In an action to recover damages for personal injuries, the plaintiff appeals, as limited by her brief, from so much of an order of the Supreme Court, Westchester County (Barone, J.), entered November 18, 2004, as granted the defendant's motion for summary judgment dismissing the complaint.
Carolyn V. Minter, Ossining, N.Y., for appellant.
LaRose LaRose, Poughkeepsie, N.Y. (Keith V. LaRose of counsel), for respondent.
Before: Miller, J.P., Ritter, Spolzino and Dillon, JJ., concur.
Ordered that the order is affirmed insofar as appealed from, with costs.
The plaintiff allegedly was injured when she slipped and fell on a sidewalk adjacent to premises owned by the defendant.

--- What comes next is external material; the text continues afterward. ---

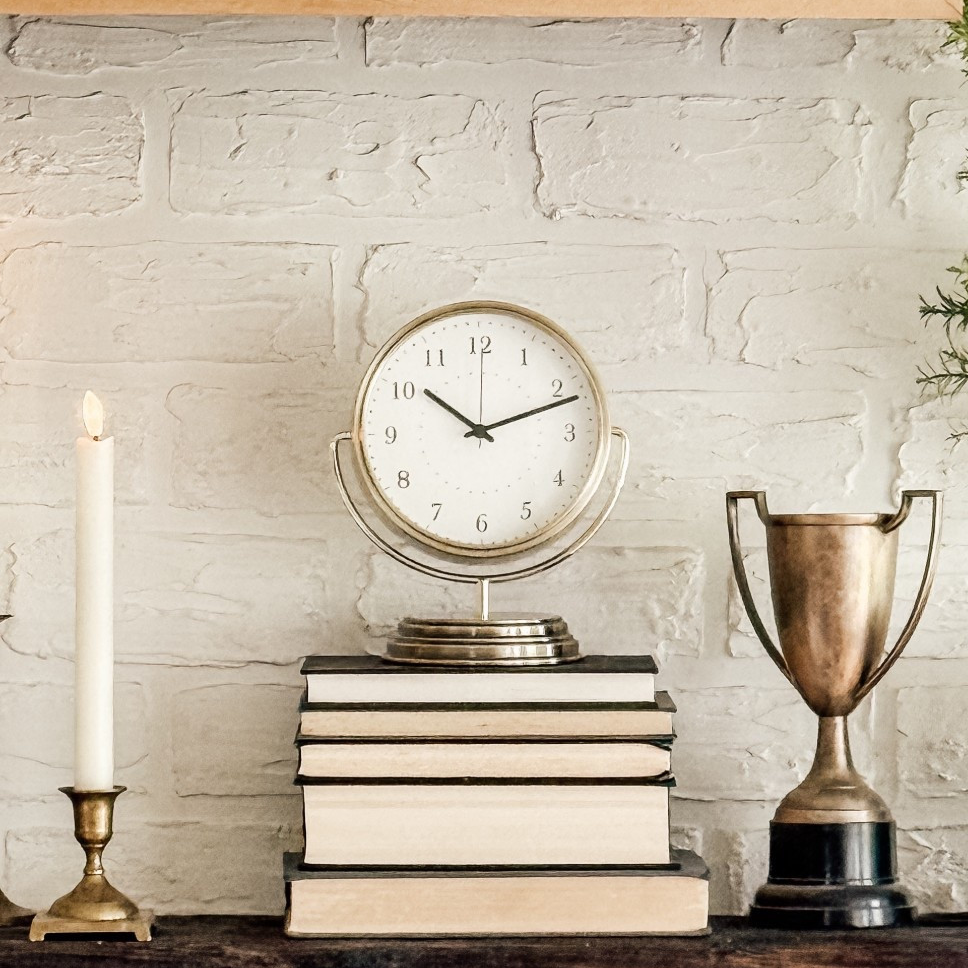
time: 10:11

The sidewalk was owned by the Village of Ossining.
Generally, an owner of property is under no duty to pedestrians to remove snow and ice that naturally accumulates upon a public sidewalk abutting his or her premises ( see Roark v. Hunting, 24 NY2d 470, 475; Verdino v. Alexandrou, 253 AD2d 553). A landowner can be held liable to a pedestrian injured by snow and ice on a public sidewalk, when the landowner's "snow and ice removal efforts . . . made the sidewalk more hazardous" ( Martinez v. City of New York, 20 AD3d 513, 514; see Friedman v. Stauber, 18 AD3d 606). In opposition to the defendant's prima facie showing of entitlement to judgment as a matter of law, the plaintiff failed to raise a triable issue of fact ( see Martinez v. City of New York, supra; Friedman v. Stauber, supra).
The plaintiff's remaining contentions are without merit.